K-means and k-mediods clustering

Clustering

Evaluating clusterings

Davies-Bouldin index

The Davies-Bouldin index is a method for evaluating clustering algorithms, such as k-means.

It examines the distance between centroids, and the tightness of centroids.

k-means clustering

Introduction

K-means clustering is the most widely used unsupervised model.

In k-means clustering we identify $$k$$ centroids in the feature space. We then calculate the distance from each data point to each of the centroids, and allocate the data point to the nearest centroid.

This requires a method for calculating the location of the centroids.

Identifying the centroids

We apply an iterative approach to identifying the centroids.

We first initialise by assigning centroids randomly to existing data points.

We then iteratively perform the following:

• Calculate the distances between each data point and each centroid.

• Assign each data point to the closed centroid.

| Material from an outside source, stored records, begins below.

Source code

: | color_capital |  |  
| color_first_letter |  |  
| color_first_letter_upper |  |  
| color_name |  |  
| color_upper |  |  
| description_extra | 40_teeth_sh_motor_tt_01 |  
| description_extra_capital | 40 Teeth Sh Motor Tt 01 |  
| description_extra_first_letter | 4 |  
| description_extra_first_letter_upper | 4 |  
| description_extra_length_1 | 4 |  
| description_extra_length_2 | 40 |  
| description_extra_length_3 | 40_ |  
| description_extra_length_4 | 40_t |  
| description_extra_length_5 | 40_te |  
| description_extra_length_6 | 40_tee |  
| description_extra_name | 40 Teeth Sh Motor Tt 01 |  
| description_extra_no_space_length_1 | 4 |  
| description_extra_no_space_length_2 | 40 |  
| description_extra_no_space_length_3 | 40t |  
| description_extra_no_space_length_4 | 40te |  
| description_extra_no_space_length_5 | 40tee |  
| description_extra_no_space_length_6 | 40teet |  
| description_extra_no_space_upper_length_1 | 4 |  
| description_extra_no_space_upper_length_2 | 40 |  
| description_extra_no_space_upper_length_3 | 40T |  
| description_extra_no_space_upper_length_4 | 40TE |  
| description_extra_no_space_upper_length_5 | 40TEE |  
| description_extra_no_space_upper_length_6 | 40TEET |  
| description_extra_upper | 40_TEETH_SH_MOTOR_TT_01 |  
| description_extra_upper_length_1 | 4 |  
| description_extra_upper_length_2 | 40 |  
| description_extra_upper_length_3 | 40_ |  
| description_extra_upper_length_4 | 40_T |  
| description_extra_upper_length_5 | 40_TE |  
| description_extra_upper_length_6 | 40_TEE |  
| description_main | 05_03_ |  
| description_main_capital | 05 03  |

• Update each centroid location to the mean of the data points allocated to it.

Calculating distances

This method requires us to calculate the distance between two points in the feature space.

For k-means we use the Euclidian distance.

Potential issues

It is possibile for a centroid to have no data assigned to it. If this happens we can eliminate the cluster, or reassign some data points.

The algorithm may only arrive at a local minima. In order to maximise the chance of an effective clustering, we can do k-means under different initialisations of the centroids in order to minimise risk of bad local optima.

Choosing $$k$$

If the points in each cluster follow a normal distribution, that’s a good sign. This can be tested with Anderson-Darling.

If it’s not normal, we can split the cluster into 2.

Using clusting as part of data analysis

We can choose $$k$$ if output is being used in later data analysis (eg type assignment, complaint level or something)

k-medoids

Introduction

k-mediods is similar to k-means clustering, with two key differences:

• Centroids are now always located on data points, rather than floating freely.

• We mimimise $$l_1$$ distance, rathern than $$l_2$$.

Partitioning Around Medoids (PAM) algorithm

This is the most common approach for k-medoids.

We initialise randomly, as we do for k-means.

We then iterate the following:

• Calculate the loss for the current allocation

• For each medoid, see if swapping allocation with another (non-medoid) data point decreases the cost.

• If it does, make the swap.